Cap sur la montagne. Alors, Terminus, tout le monde descend? Didier de Courten, lui, va plutôt monter. En effet, s’il quitte Sierre, c’est pour mettre son talent au service des 12 restaurants d’altitude gérés par les Remontées mécaniques de Grimentz-Zinal SA. Une société qui a déjà investi 12 millions dans le développement des hôtels qu’elle gère et qui projette d’investir un montant équivalent dans ses restaurants au cours des trois prochaines années: «Car aujourd’hui, la restauration est devenue un critère lors du choix d’une station ou d’un domaine skiable, assure Pascal Bourquin, directeur de la société. Il nous paraît essentiel de diversifier les types de restaurants, mais aussi d’assurer une qualité correspondant à chaque concept.» Clé de voûte de ce projet, l’extraordinaire Espace Weisshorn en construction à 2700 mètres d’altitude.
Dans un paysage de neige et de pierre, ce n’est pas seulement un téléphérique, mais deux, qui arrivent directement dans la bâtisse futuriste et écoresponsable qui accueillera le resto dont les baies vitrées s’ouvrent sur cinq sommets à 4000 mètres. Derrière 372 mètres carrés de panneaux solaires – la plus grande façade solaire de Suisse! –, Didier de Courten a conçu un concept de restaurant prometteur: grande vitrine à vins dès l’entrée, bar donnant sur une cuisine ouverte de 140 mètres carrés, lounge pour l’apéro et 170 places assises. Il y aura même un espace surélevé pouvant servir de scène pour des événements particuliers! Lors de son allocution, Christophe Darbellay a résumé la situation ainsi: «Le 8 décembre, jour de l’Immaculée Conception, je suis certain que nous inaugurerons le meilleur restaurant de montagne du monde.»

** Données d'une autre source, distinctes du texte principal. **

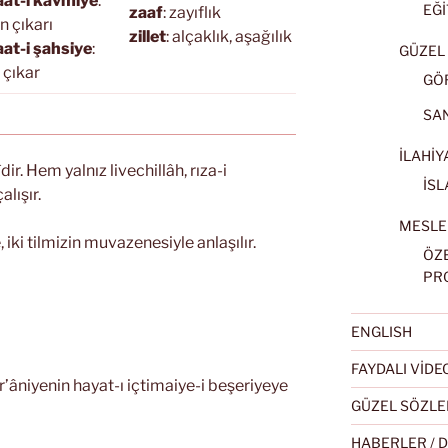
at-i kavmiye
:
EĞİ
zaaf
: zayıflık
in çıkarı
zillet
: alçaklık, aşağılık
at-i şahsiye
:
GÜZEL 
l çıkar
GÖ
SA
İLAHİY
dir. Hem yalnız livechillâh, rıza-i
İSL
alışır.
MESLE
, iki tilmizin muvazenesiyle anlaşılır.
ÖZ
PR
ENGLISH
FAYDALI VİD
r’âniyenin hayat-ı içtimaiye-i beşeriyeye
GÜZEL SÖZLE
HABERLER / 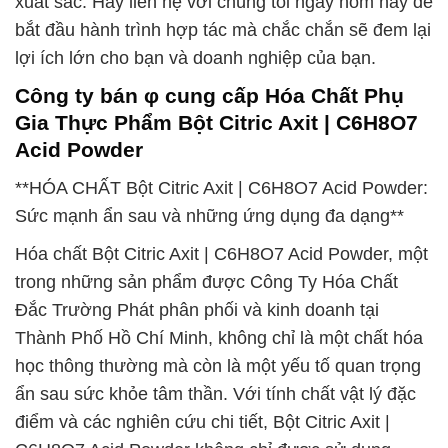
xuất sắc. Hãy liên hệ với chúng tôi ngay hôm nay để
bắt đầu hành trình hợp tác mà chắc chắn sẽ đem lại
lợi ích lớn cho bạn và doanh nghiệp của bạn.
Công ty bán φ cung cấp Hóa Chất Phụ
Gia Thực Phẩm Bột Citric Axit | C6H8O7
Acid Powder
**HÓA CHẤT Bột Citric Axit | C6H8O7 Acid Powder:
Sức mạnh ẩn sau và những ứng dụng đa dạng**
Hóa chất Bột Citric Axit | C6H8O7 Acid Powder, một
trong những sản phẩm được Công Ty Hóa Chất
Đắc Trường Phát phân phối và kinh doanh tại
Thành Phố Hồ Chí Minh, không chỉ là một chất hóa
học thông thường mà còn là một yếu tố quan trọng
ẩn sau sức khỏe tâm thần. Với tính chất vật lý đặc
điểm và các nghiên cứu chi tiết, Bột Citric Axit |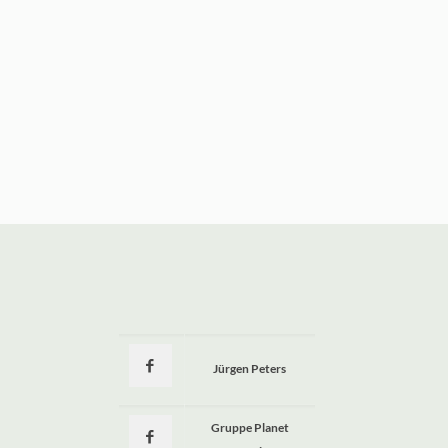
Jürgen Peters
a
Gruppe Planet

Mais Didier ne sera pas en cuisine, assure-t-il. En fait, il avait créé une société de consulting avant le covid et plusieurs restaurants de la région portent désormais son empreinte. Même s’il ne commencera à travailler pour les remontées mécaniques que le 1er juin, il assure depuis deux ans le succès de plusieurs mandats pour son futur employeur. Ce dernier lui avait notamment demandé de trouver la perle rare capable de coacher les équipes et de développer une restauration dans l’air du temps tout en s’entourant de collaborateurs compétents. «En lui expliquant nos attentes, on s’est assez vite aperçus que le meilleur candidat pour ce poste, c’était… Didier de Courten lui-même!» se souvient Pascal Bourquin.
Tandem de choc. En tout cas pour l’Espace Weisshorn, Didier de Courten semble avoir trouvé le duo capable d’en assurer le succès. Il s’agit d’un couple: Florence et Antony Tempesta, venus de Val-d’Isère. Il a 43 ans, il est fils d’hôteliers et a passé chez Marc Veyrat et Régis Marcon avant d’obtenir sa première étoile à La Becca. Elle est ingénieure chimiste (!) convertie à l’hôtellerie de luxe. Et comme Antony a un passé de moniteur de ski et que Florence est une fervente adepte de télémark, ils adorent la montagne et sont ravis d’avoir été choisis pour ce projet. Mais attention, le but n’est pas d’en faire un gastro inabordable: le ticket moyen doit rester autour de 50 francs.
Et le Terminus, que va-t-il en advenir? Philippe Rouvinez, membre de la famille propriétaire de l’établissement, l’assure: «Après de nombreuses visites, nous avons réalisé que le monde de la restauration a changé et que Didier de Courten est un ovni: il a géré cette maison pendant dix-huit ans avec brio, en indépendant, à l’heure où, ailleurs, les sponsorings sont légion. Ce modèle ne correspond plus à la réalité actuelle: nous sommes sur le point d’engager un chef volontaire et prometteur, ainsi qu’un directeur pour l’hôtel.»